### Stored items
◆ ◆ ◆

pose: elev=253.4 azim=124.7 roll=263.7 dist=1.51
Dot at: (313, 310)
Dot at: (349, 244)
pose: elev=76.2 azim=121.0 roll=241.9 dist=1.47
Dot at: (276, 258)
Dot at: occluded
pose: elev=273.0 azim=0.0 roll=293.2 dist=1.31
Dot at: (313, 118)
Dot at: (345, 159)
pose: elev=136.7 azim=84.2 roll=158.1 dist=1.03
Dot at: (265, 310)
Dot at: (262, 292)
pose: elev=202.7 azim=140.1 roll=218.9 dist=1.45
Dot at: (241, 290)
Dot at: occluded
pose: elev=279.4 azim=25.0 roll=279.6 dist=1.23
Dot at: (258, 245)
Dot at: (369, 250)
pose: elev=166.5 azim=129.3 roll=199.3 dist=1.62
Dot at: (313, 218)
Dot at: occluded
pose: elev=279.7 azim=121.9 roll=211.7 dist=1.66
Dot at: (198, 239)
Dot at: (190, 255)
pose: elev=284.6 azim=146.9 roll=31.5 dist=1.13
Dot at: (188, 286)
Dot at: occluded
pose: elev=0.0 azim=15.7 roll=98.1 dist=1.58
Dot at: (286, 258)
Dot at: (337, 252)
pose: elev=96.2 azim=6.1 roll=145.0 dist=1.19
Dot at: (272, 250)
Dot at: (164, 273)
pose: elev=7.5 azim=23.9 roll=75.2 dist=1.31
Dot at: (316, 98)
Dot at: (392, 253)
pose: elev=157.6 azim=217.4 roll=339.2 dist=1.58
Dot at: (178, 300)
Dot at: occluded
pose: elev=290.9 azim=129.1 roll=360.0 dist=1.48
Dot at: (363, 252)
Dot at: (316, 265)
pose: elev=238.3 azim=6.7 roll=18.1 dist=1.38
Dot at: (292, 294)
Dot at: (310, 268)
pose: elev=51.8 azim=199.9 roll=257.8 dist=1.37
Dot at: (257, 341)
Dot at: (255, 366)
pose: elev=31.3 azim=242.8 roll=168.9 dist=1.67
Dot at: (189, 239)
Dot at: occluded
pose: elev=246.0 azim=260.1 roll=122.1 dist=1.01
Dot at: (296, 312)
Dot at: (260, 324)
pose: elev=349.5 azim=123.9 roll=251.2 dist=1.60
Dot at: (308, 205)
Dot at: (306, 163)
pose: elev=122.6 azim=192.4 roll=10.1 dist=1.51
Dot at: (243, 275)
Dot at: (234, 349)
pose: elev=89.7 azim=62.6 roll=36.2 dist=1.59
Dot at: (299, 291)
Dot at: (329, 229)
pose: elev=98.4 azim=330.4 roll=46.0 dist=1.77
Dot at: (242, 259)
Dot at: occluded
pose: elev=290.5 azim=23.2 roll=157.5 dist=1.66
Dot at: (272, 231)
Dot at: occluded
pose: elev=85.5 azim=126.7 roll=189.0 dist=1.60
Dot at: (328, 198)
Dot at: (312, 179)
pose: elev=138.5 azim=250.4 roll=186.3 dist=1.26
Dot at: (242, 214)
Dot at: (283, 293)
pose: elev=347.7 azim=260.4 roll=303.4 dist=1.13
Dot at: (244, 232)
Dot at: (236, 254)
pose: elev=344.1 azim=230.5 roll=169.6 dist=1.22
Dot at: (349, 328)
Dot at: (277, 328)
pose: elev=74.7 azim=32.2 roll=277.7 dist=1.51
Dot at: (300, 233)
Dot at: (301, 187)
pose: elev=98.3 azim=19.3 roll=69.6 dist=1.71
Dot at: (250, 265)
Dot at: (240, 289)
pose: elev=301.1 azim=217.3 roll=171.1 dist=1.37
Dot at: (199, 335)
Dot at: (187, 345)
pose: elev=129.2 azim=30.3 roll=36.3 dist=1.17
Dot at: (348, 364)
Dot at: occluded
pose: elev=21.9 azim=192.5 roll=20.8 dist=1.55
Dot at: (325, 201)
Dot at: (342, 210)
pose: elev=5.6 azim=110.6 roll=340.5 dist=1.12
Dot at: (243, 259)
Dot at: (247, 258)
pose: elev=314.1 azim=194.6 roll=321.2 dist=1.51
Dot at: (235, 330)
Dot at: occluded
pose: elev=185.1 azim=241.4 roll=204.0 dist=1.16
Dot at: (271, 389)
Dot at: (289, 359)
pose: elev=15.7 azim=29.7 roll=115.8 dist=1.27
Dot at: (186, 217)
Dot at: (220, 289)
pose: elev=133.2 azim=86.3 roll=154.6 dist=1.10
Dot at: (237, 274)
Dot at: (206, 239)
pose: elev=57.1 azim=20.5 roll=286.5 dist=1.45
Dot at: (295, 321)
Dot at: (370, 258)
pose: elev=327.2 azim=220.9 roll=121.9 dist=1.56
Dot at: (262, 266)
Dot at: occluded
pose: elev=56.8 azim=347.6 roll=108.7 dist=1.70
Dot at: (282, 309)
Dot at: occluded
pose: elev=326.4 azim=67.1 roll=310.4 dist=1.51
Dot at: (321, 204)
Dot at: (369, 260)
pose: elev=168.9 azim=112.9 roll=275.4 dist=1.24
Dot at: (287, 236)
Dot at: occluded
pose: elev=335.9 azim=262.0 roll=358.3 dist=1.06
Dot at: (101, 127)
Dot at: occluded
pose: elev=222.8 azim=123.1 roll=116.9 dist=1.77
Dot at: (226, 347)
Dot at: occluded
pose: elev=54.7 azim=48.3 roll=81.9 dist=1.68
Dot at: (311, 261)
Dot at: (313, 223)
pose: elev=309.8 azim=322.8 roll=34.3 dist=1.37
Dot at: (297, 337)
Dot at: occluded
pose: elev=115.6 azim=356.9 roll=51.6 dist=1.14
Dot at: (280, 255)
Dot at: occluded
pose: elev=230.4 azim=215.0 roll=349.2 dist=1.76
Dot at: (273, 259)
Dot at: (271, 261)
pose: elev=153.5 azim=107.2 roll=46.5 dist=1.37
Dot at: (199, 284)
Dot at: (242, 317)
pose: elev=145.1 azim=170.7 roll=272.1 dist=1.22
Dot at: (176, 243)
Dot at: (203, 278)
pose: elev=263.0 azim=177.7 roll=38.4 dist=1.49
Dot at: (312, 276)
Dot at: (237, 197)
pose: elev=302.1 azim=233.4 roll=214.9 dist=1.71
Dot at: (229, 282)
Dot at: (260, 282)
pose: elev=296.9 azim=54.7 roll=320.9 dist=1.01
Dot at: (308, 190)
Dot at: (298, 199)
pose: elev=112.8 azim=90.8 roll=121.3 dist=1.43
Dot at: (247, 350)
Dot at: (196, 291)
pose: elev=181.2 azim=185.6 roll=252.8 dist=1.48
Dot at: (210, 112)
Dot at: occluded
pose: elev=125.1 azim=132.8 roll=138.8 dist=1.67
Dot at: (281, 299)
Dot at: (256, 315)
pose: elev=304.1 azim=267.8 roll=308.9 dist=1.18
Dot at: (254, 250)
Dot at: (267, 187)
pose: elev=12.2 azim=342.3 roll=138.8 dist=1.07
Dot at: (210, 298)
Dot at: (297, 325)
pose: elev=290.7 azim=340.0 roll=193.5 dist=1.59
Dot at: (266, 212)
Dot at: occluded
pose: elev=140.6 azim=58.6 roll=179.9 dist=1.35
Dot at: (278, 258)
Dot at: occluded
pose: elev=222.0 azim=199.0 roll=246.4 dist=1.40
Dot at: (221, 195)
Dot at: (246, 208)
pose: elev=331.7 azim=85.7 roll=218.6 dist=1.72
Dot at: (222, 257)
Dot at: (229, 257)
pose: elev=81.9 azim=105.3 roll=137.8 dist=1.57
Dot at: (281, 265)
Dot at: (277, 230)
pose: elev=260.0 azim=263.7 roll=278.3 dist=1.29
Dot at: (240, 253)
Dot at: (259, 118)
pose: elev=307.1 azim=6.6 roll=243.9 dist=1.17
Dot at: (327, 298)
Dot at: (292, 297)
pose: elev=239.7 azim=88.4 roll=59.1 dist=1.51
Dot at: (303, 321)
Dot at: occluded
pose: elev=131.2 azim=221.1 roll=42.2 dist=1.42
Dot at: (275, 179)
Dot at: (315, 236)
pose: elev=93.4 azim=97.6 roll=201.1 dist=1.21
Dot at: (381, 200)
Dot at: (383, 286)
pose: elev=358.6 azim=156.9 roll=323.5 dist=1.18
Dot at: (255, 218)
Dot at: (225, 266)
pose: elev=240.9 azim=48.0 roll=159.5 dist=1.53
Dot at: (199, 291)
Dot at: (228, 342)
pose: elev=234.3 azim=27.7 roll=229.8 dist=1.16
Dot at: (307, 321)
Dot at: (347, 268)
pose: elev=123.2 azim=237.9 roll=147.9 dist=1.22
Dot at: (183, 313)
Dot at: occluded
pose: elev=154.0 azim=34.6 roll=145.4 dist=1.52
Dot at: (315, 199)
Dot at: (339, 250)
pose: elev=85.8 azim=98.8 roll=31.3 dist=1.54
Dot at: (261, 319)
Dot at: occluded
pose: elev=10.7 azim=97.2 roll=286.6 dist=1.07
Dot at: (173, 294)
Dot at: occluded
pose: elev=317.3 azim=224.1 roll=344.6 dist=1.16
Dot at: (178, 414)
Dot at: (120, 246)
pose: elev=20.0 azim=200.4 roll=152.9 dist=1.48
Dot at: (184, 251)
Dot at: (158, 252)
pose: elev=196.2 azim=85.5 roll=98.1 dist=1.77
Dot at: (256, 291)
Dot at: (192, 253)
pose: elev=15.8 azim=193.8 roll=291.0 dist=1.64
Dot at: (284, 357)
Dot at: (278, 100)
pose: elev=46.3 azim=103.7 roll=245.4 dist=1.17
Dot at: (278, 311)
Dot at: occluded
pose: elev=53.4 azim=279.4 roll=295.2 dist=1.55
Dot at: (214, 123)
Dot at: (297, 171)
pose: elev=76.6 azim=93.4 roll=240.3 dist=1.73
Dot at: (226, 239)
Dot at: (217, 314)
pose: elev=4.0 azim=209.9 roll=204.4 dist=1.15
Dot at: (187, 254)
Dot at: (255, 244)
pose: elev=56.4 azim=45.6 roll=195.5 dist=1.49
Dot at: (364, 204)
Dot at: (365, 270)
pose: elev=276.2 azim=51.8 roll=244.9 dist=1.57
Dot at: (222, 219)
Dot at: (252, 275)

◆ ◆ ◆

### TASK STATEMENT
Please write out everything from the line containing "pose: elev=185.1 azim=241.4" down to the line containing "Dot at: (237, 197)", with both of those lines included and nothing changed.

### SOLUTION FOR THIS PROBLEM
pose: elev=185.1 azim=241.4 roll=204.0 dist=1.16
Dot at: (271, 389)
Dot at: (289, 359)
pose: elev=15.7 azim=29.7 roll=115.8 dist=1.27
Dot at: (186, 217)
Dot at: (220, 289)
pose: elev=133.2 azim=86.3 roll=154.6 dist=1.10
Dot at: (237, 274)
Dot at: (206, 239)
pose: elev=57.1 azim=20.5 roll=286.5 dist=1.45
Dot at: (295, 321)
Dot at: (370, 258)
pose: elev=327.2 azim=220.9 roll=121.9 dist=1.56
Dot at: (262, 266)
Dot at: occluded
pose: elev=56.8 azim=347.6 roll=108.7 dist=1.70
Dot at: (282, 309)
Dot at: occluded
pose: elev=326.4 azim=67.1 roll=310.4 dist=1.51
Dot at: (321, 204)
Dot at: (369, 260)
pose: elev=168.9 azim=112.9 roll=275.4 dist=1.24
Dot at: (287, 236)
Dot at: occluded
pose: elev=335.9 azim=262.0 roll=358.3 dist=1.06
Dot at: (101, 127)
Dot at: occluded
pose: elev=222.8 azim=123.1 roll=116.9 dist=1.77
Dot at: (226, 347)
Dot at: occluded
pose: elev=54.7 azim=48.3 roll=81.9 dist=1.68
Dot at: (311, 261)
Dot at: (313, 223)
pose: elev=309.8 azim=322.8 roll=34.3 dist=1.37
Dot at: (297, 337)
Dot at: occluded
pose: elev=115.6 azim=356.9 roll=51.6 dist=1.14
Dot at: (280, 255)
Dot at: occluded
pose: elev=230.4 azim=215.0 roll=349.2 dist=1.76
Dot at: (273, 259)
Dot at: (271, 261)
pose: elev=153.5 azim=107.2 roll=46.5 dist=1.37
Dot at: (199, 284)
Dot at: (242, 317)
pose: elev=145.1 azim=170.7 roll=272.1 dist=1.22
Dot at: (176, 243)
Dot at: (203, 278)
pose: elev=263.0 azim=177.7 roll=38.4 dist=1.49
Dot at: (312, 276)
Dot at: (237, 197)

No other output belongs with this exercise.